3.2.3. Des transformations qui engagent l’ensemble de l’écosystème
Les entreprises sont prises dans des réseaux d’interdépendance. Fournisseurs, partenaires, sous-traitants, distributeurs, actionnaires… pour rendre les transformations pérennes, les organisations doivent s’insérer dans les réseaux ad hoc. Comme le note Vincent Mandinaud, sociologue et chargé de mission à l’Anact, en prenant l’exemple des éleveurs qui reprennent la main sur l’abattage du bétail avec les abattoires mobiles :
« Il ne suffit pas de sortir du système, il faut recomposer les filières : pour valoriser ses bêtes, c’est tout le circuit de proximité, modèle économique compris, qui doit être repensé. On ne peut pas s’arrêter aux conditions de travail, pensées à l'échelle d'une entreprise.
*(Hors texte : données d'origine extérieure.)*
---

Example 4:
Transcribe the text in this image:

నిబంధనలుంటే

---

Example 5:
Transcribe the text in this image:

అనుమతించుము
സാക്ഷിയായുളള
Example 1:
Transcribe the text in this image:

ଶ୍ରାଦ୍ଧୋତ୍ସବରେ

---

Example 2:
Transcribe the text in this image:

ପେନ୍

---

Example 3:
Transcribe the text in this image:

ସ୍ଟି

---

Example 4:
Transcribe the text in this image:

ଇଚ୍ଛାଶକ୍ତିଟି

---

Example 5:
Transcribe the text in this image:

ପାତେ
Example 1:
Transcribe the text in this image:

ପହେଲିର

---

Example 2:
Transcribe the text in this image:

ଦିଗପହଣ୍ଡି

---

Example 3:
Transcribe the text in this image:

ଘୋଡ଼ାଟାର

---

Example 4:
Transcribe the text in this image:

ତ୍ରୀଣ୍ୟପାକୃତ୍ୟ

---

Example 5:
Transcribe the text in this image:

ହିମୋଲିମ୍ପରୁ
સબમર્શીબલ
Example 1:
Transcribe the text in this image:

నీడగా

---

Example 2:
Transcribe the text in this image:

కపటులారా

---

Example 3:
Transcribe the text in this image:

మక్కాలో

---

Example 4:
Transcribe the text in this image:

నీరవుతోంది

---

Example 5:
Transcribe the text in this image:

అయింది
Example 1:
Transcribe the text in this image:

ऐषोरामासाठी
Car les leviers d'amélioration des conditions de travail dans l'entreprise se trouvent aussi pour partie en dehors de l'exploitation elle-même. »
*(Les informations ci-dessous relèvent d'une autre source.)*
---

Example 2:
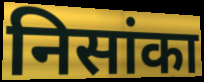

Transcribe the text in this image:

निसांका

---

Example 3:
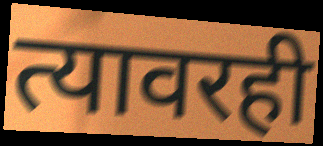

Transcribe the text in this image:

त्यावरही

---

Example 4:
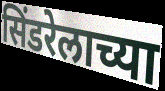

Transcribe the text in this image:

सिंडरेलाच्या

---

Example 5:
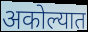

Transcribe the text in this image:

अकोल्यात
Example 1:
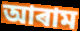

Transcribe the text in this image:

আৰাম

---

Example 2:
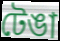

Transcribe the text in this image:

টেঙা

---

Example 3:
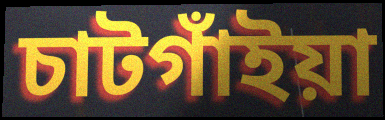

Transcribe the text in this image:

চাটগাঁইয়া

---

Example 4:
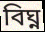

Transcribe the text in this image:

বিঘ্ন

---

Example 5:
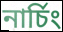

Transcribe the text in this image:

নাৰ্চিং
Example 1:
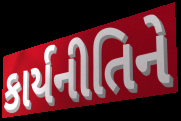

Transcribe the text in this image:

કાર્યનીતિને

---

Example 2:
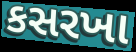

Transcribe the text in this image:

કસરખા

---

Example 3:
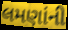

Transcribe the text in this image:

લમણાંની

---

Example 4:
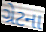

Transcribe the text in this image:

ગ્રેટના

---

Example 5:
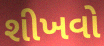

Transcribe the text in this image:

શીખવો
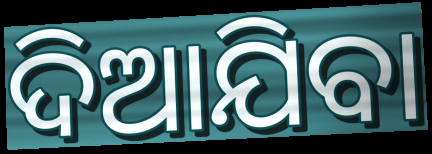
ଦିଆଯିବା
Entretien avec Vincent Mandinaud, réalisé le 9 juin 2022.
Une problématique que pointe également Sophie Rigondaud, chargée de mission « Futurs bio » à la FNAB : « Tout le monde veut s’installer en maraîchage et personne en élevage… Or, en bio, on a besoin du fumier des bovins pour faire pousser de grandes cultures ou des légumes ; l'élevage a une place hyper importante dans l’équilibre de l’agriculture bio »
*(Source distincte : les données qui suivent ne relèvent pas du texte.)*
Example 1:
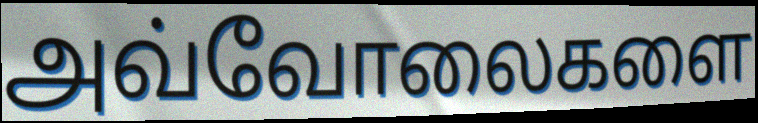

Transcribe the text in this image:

அவ்வோலைகளை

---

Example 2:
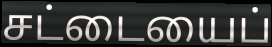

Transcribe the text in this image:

சட்டையைப்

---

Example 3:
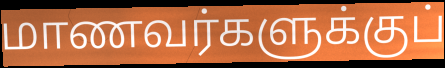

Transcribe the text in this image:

மாணவர்களுக்குப்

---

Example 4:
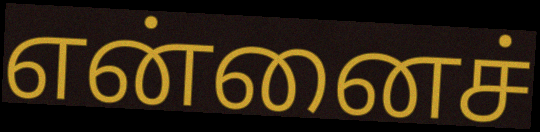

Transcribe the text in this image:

என்னைச்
Pour accompagner les transformations du travail, un effet d’entraînement doit être créé sur l’ensemble de l’écosystème. De ce fait, la transformation des grands groupes est particulièrement importante ; leur capacité d’influence sur la chaîne de valeur est clé. Conscient de cette responsabilité, Yves Rocher est en train de travailler à la construction d’une filière « du champ au produit » avec des investissements locaux dans les capacités de production et de traitement de plantes utilisées pour les cosmétiques… tout en ayant une attention soutenue à ne pas avoir un poids déterminant dans l’équilibre de la filière. Un changement de posture qui est encore loin d’être évident. Comme nous le confiait la directrice d’une filiale d’un groupe multinational lors d’une précédente étude sur les pratiques RSE dans le BTP, l’endogamie est structurelle dans les grands groupes : « par rapport à une PME, pour qui il est vital d’avoir des liens avec son écosystème, une grande entreprise aura tendance à penser qu’elle doit internaliser les ressources en interne pour faire face à tous les enjeux […] plutôt que de chercher à établir une collaboration équilibrée avec [d’autres] entreprises».
Le rôle des organisations professionnelles et des opérateurs de compétences (OPCO) est primordial Notamment par leurs actions de lobbying auprès des pouvoirs publics pour créer des cadres réglementaires et concurrentiels favorables à l’expérimentation et à la création de filières cohérentes avec les impératifs écologiques. Et par leur soutien aux entreprises du secteur.
[1] Entretien avec Vincent Mandinaud, réalisé le 9 juin 2022.
[2] Entretien avec Sophie Rigondaud, op. cit. Notons sur ce sujet que des collectifs s’organisent pour concevoir une filière maraîchère entièrement sans intrant d’élevage ; plus d’informations sur le site « Sans fumier ! » animé par l’association Carpelle qui est à l’origine de la traduction française du manuel de référence Jenny Hall et Iain Tolhurst (2021), Sans fumier ! Manuel de maraîchage sans intrant d'élevage pour un futur soutenable.
[3] Entretien avec Alexandra Ferre, op. cit.
[4] Yaël Benayoun, Ptolémé Lyon, Domitille Pestre-Careel (2021), op. cit., p. 11.
[5] À ce sujet, voir : Aline Valette-Wursten (2022), « Transition écologique : l’État peut-il orienter l’action des secteurs professionnels ? », Céreq Bref, n°429. Ou encore : ONEMEV (2022), « Les opérateurs de compétences au défi de la transition écologique », document de travail.